Glen from Sunrise Cellars in Byron Bay points out that the chain stores offer unbeatable “loss leaders” at the ends of the aisles, but in the aisles the prices are not that much less than in his own store. As a former manager of one of the chain liquor stores, Glen also reckons the centralised supermarket business model can never provide the quick reacting, personalised service that he provides. For example, he knows most of his customers from 4pm onwards on a first name basis. and when a customer asked for Martins Hill organic wine to be stocked, he had it in store in a few days.
But is the writing on the wall for locally owned small business?
A store manager in Mullumbimby shared this well reasoned recipe for corporate retail control with us: First, take the figures for expansion of the supermarkets and their bottle shops into more towns. Dan Murphys (owned by Woolies) alone expect to open another 200 stores in NSW in the next year, with the Coles stores hot on their heels. Next, add a similar growth in independent retailers, cafes and restaurants buying their staples from them instead of direct from Campbells and other wholesalers. Cook this in a slowing economy, and see what happens to the wholesale sector. Some independent managers beleive its days are numbered and in five to ten years there will be supermarket control at a wholesale and retail level.
This is not a recipe for optimism, but what can we do?
After three days on the road, we end up in Mullumbimby, just up the road from Byron.

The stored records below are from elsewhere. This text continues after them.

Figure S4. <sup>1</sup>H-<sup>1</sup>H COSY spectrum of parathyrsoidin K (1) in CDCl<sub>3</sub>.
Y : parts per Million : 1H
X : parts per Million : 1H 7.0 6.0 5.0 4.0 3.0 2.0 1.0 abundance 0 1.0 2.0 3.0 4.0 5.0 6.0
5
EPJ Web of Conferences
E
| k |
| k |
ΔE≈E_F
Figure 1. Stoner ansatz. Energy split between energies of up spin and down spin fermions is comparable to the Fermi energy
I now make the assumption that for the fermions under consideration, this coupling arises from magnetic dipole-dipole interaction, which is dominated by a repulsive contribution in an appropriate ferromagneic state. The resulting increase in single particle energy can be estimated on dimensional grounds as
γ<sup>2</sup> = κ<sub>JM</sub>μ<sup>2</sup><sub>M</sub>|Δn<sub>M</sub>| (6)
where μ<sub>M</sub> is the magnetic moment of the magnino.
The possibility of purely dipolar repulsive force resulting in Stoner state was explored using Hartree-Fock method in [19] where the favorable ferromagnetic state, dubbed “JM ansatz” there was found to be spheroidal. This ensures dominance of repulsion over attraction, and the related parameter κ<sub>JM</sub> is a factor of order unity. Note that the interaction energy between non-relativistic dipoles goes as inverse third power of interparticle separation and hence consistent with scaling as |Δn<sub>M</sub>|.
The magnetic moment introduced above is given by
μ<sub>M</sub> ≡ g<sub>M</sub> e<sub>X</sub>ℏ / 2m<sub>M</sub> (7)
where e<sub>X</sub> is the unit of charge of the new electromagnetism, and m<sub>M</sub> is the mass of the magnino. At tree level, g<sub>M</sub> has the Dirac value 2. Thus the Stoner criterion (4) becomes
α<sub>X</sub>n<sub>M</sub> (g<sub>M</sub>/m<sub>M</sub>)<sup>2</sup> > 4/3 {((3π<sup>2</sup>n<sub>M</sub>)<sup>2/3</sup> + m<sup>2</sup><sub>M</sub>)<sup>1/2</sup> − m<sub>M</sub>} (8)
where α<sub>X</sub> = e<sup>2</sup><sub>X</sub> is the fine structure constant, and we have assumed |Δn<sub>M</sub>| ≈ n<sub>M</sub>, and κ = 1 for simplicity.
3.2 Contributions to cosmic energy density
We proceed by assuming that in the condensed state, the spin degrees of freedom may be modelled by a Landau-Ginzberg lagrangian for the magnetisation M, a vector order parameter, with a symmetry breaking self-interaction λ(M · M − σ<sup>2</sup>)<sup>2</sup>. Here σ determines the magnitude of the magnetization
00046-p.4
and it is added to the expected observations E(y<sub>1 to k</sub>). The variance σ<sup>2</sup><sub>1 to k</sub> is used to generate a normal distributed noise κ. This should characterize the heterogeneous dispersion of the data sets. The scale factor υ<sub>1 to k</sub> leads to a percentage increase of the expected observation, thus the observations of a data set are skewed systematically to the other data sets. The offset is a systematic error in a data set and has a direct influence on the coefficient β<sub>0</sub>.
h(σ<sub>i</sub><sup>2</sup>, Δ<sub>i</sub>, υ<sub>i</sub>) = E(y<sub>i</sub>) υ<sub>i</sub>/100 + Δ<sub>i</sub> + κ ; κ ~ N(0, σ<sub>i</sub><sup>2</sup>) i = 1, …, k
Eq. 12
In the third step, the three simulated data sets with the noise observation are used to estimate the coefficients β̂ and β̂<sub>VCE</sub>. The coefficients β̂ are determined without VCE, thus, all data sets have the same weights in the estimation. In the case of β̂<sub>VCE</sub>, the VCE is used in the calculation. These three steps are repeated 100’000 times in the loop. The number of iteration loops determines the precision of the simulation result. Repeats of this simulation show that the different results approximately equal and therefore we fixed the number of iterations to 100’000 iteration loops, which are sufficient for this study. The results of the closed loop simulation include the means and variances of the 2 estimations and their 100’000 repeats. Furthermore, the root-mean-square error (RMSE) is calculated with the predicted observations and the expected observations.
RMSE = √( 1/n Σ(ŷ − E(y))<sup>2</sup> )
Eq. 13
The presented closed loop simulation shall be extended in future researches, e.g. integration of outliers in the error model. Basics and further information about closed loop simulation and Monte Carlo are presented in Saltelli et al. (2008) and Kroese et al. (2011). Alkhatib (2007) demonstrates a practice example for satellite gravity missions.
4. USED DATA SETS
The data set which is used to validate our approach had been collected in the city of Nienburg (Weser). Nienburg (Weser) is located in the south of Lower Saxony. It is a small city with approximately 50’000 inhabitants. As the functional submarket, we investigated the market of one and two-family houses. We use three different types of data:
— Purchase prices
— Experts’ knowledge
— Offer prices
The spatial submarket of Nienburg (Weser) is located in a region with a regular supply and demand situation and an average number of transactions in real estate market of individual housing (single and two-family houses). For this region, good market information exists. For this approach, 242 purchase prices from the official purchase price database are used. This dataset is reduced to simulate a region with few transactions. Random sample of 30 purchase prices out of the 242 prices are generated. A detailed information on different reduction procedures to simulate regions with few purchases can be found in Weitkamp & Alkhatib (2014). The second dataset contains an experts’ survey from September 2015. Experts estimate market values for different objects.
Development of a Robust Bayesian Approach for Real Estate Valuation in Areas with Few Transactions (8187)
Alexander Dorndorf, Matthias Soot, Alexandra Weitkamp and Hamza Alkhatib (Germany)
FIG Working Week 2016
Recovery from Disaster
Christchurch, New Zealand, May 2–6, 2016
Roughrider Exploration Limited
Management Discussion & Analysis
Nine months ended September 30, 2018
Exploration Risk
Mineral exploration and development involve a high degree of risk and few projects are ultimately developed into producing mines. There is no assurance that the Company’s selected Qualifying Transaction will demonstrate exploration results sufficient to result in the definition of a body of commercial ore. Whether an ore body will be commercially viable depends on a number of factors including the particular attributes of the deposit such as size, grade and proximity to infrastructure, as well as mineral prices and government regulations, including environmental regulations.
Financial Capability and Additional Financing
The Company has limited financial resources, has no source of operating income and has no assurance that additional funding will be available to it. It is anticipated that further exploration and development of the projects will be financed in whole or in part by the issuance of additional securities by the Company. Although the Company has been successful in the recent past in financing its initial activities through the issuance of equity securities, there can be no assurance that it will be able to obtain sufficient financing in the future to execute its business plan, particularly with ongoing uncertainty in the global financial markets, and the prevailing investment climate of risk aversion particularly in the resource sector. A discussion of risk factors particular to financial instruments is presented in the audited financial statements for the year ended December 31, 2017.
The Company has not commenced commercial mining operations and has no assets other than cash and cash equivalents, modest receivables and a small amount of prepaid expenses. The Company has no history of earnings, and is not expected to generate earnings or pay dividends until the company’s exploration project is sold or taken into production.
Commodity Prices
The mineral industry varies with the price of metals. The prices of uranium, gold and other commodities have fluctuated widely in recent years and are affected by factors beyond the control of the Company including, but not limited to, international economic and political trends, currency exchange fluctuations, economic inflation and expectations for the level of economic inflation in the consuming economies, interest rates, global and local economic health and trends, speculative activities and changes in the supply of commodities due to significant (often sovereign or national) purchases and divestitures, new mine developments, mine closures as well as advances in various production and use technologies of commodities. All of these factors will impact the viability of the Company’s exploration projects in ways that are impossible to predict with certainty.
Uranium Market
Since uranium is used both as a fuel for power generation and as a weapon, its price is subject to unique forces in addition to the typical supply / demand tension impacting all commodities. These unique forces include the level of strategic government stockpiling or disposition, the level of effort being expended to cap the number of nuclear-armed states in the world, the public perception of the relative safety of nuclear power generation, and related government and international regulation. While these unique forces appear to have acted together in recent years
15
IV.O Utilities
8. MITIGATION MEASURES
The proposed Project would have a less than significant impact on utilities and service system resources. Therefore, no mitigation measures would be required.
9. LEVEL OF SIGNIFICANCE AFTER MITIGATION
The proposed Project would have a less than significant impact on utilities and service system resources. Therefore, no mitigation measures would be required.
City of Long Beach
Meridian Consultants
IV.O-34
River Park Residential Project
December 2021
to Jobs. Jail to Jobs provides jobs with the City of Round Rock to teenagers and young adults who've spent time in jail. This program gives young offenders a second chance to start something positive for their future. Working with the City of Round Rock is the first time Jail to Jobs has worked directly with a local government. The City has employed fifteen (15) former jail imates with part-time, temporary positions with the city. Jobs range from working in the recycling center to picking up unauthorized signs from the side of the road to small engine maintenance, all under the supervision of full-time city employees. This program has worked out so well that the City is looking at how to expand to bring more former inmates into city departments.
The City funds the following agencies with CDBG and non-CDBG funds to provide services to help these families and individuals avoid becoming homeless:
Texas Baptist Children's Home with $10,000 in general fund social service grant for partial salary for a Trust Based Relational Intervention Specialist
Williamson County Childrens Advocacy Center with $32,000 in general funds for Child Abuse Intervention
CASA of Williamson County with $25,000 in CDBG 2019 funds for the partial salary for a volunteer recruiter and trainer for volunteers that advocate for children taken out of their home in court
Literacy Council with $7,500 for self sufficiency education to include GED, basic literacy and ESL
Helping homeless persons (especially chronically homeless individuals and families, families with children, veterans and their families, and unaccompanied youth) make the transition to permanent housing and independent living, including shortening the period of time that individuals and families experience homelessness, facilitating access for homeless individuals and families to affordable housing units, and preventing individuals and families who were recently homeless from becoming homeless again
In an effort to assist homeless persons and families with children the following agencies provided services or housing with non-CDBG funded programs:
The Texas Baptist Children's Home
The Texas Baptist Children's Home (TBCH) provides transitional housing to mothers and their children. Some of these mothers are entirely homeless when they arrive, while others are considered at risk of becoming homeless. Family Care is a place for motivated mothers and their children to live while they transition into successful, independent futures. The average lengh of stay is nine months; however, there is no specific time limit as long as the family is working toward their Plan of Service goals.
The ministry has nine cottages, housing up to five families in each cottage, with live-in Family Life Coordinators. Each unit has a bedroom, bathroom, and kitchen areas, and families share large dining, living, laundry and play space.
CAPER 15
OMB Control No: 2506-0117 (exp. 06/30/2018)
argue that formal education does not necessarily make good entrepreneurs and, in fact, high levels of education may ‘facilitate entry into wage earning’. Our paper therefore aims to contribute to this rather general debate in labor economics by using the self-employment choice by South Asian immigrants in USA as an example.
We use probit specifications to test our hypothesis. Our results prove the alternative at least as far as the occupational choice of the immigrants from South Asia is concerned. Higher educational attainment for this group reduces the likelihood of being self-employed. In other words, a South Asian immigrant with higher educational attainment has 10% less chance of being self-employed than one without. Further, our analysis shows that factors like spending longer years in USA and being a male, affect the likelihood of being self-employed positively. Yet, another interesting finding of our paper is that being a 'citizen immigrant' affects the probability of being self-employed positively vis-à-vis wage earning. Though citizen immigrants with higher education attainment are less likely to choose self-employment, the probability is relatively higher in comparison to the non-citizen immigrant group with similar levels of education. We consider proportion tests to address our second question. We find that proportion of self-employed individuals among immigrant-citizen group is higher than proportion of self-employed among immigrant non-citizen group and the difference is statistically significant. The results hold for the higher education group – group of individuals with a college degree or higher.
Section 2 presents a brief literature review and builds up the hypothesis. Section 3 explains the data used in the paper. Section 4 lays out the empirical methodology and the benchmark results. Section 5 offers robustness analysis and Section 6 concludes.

Woolies have just opened a store here, after winning development approval at State government level in the face of local opposition, a blow softened by the offer of organic chicken at $6 per kilo. The locals tell that they are lucky to make eye contact when checking out at Woolies, but have to add in extra time for talking to the staff and other customers when they shop at the locally owned supermarket, or at the iconic Santos health store.
The answer is there: strong communities will support the shops and restaurants who love serving them. As part of a small family farm and wine business, we hope that community supported, small market capitalism will prevail. We are doing what we can to help, but we are little more than a pimple of the elephants bum, as Pennie Scott once commented here, on a post about organic farming in a world of chemical based agriculture.
The independent retail trade is a vital part of our economy and community.
Lets support it but buying local, and avoiding the growing retail duopoloy. If there enough pimples on the elephants bum, he’ll have to change his lifestyle!